According to Fortune magazine, the U.S. marijuana industry grew to $10.4 billion in 2018 and has created more than 250,000 jobs. Last year, $10 billion was invested in the industry in North America, while projections for this year are of $16 billion.
For Puerto Rico, 2019 could very well become the year in which the island–with a public debt and unfunded liabilities of more than $100 billion and still recovering from two catastrophic hurricanes that struck in 2017–begins to pull itself out of an economic rut.
The players in the cannabis industry, including members of the legislative branch, should strive to reach a consensus that benefits patients as well as government coffers. Not establishing such a plan would be detrimental to both.
For Carmen Serrano, general manager of Nextgen Pharma, a pharmaceutical company specializing in the development and manufacture of cannabis-based products, 2019 is shaping up to be a magnificent year for the island’s cannabis industry, as long as it continues to develop in an organized manner.
“From the point of view of cultivation and manufacturing operations, 2019 is emerging as a year of high growth. With the entry of new patients into the program and the recognition of our brand through our products, we will continue to expand our production capacity,” Serrano said. “With the operation of dispensaries under our sister company, b.well Healing Center, we also anticipate a positive picture.”
Among Nextgen Pharma’s projections, Serrano indicated that six new dispensaries will be inaugurated, raising the company’s locations to 10 around the island.
For attorney Goodwin Aldarondo, president of Puerto Rico Legal Marijuana, which educates the public about the legal aspects of medical cannabis, concurred with projections pointing to this year being decisive for the industry.
“This is going to be the year of medicinal cannabis because there is already a board, there is a regulation and there is a law.
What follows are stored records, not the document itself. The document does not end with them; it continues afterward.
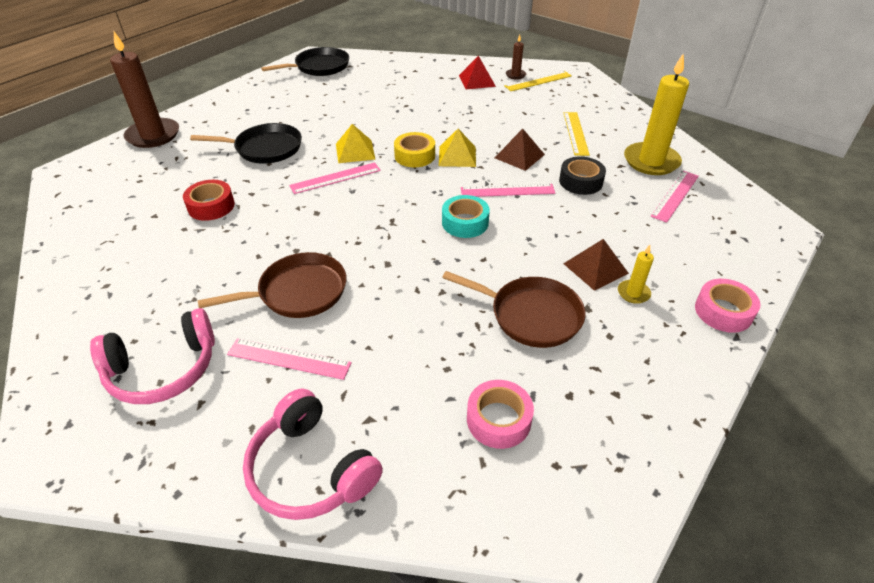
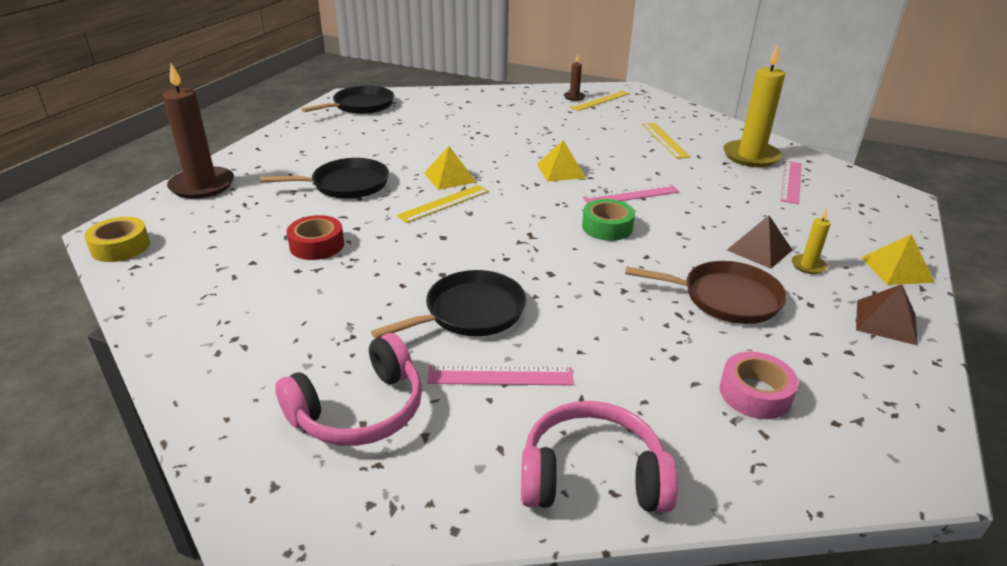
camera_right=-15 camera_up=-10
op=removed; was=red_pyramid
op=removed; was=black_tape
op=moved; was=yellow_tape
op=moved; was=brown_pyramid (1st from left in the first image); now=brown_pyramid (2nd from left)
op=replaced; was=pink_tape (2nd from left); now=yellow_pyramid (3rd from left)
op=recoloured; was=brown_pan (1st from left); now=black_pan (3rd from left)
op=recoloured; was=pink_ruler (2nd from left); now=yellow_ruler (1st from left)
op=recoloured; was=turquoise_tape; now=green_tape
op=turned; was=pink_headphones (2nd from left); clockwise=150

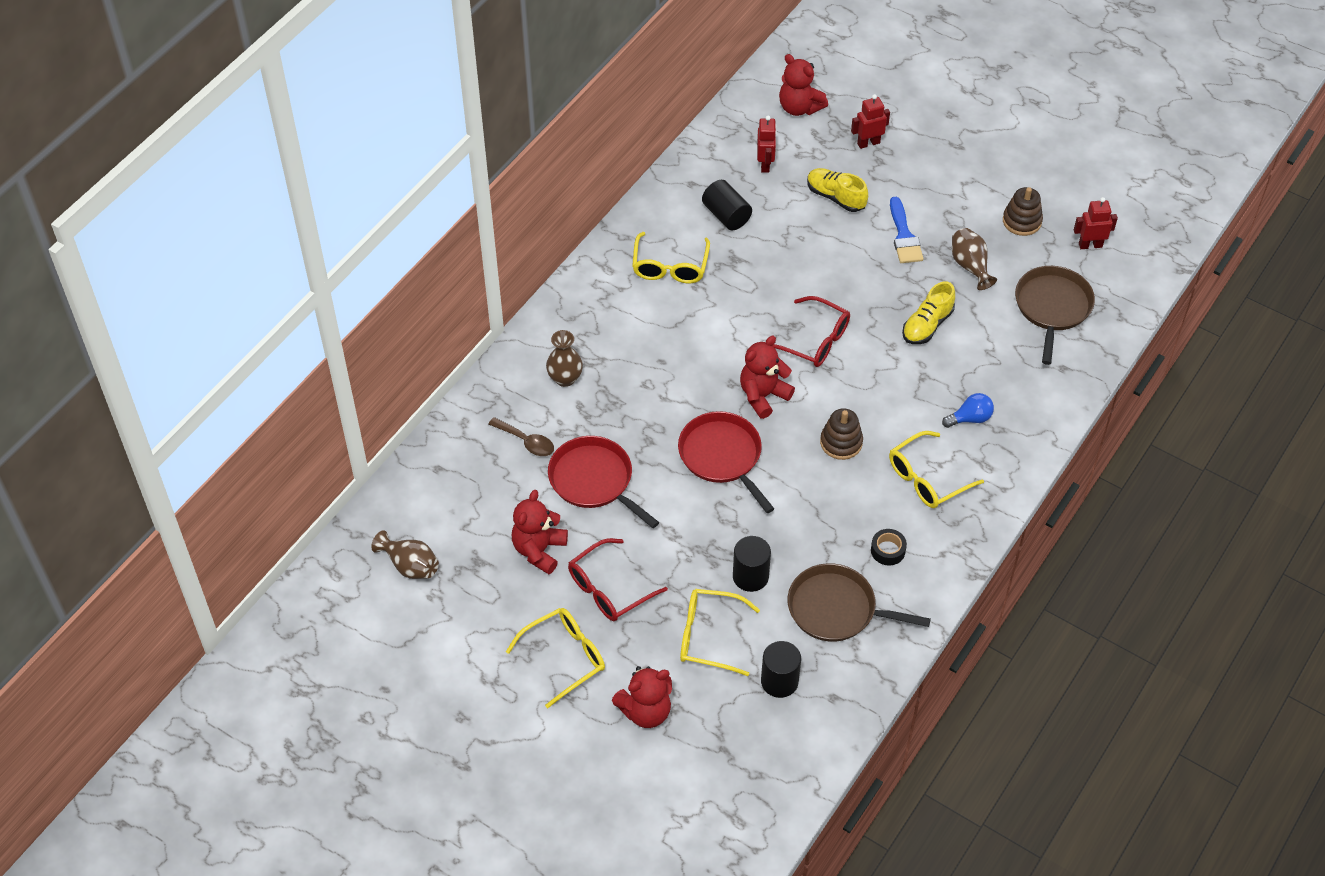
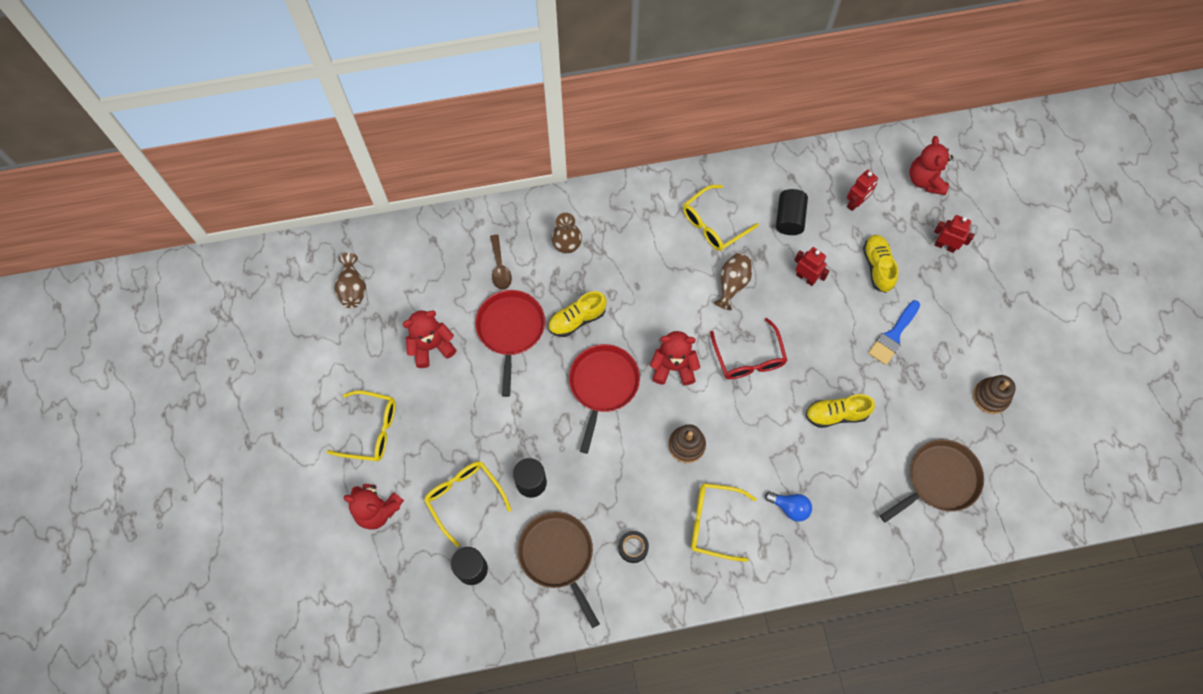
camera_right=45 camera_up=15
op=removed; was=red_glasses (1st from left)
op=added; now=yellow_shoe (1st from left)
op=moved; was=brown_vase (3rd from left)
op=moved; was=red_robot (3rd from left in the first image); now=red_robot (1st from left)

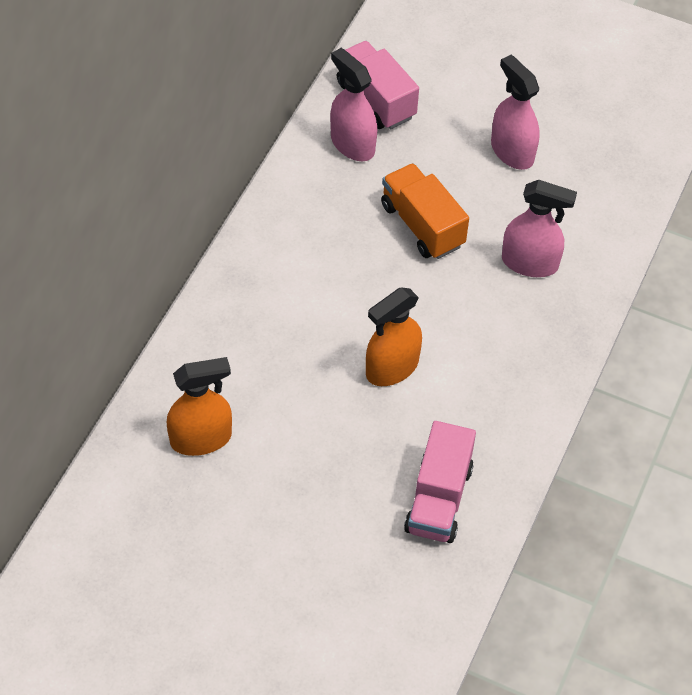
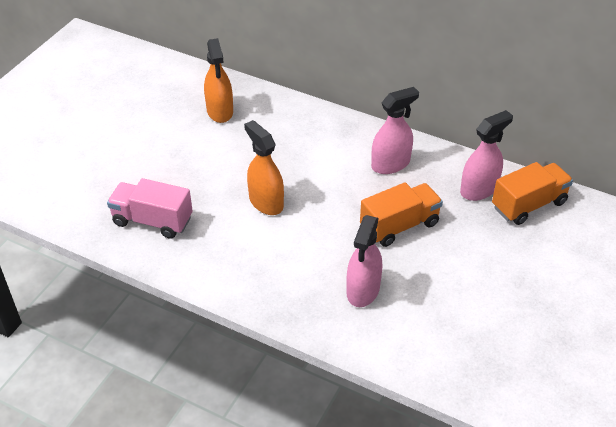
camera_right=95 camera_up=-10
op=moved; was=pink_spray_bottle (2nd from left)
op=recoloured; was=pink_truck (1st from left); now=orange_truck (2nd from left)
There are over 50,000 patients and a digital platform where they can register immediately,” Aldarondo said.
According to Medicinal Cannabis Office data, as of Feb. 1, Puerto Rico has 70 dispensaries, backed by 20 cultivation and 20 manufacturing facilities. Of the 59,302 registered cannabis patients, 25,467, or 42.94 percent, are women and 33,835, or 57.06 percent, are men. The most prominent use is among patients ages 31 to 40, at 21.66 percent, while those age 20 or younger, is at 0.56 percent.
The Health Department region where most medical cannabis patients reside is Metro/Fajardo with 23,526, while Ponce has only 4,841. The condition most treated with cannabis in Puerto Rico is anxiety disorders, for which 12,219 people have received a prescription, followed by chronic pain, with 11,414 patients.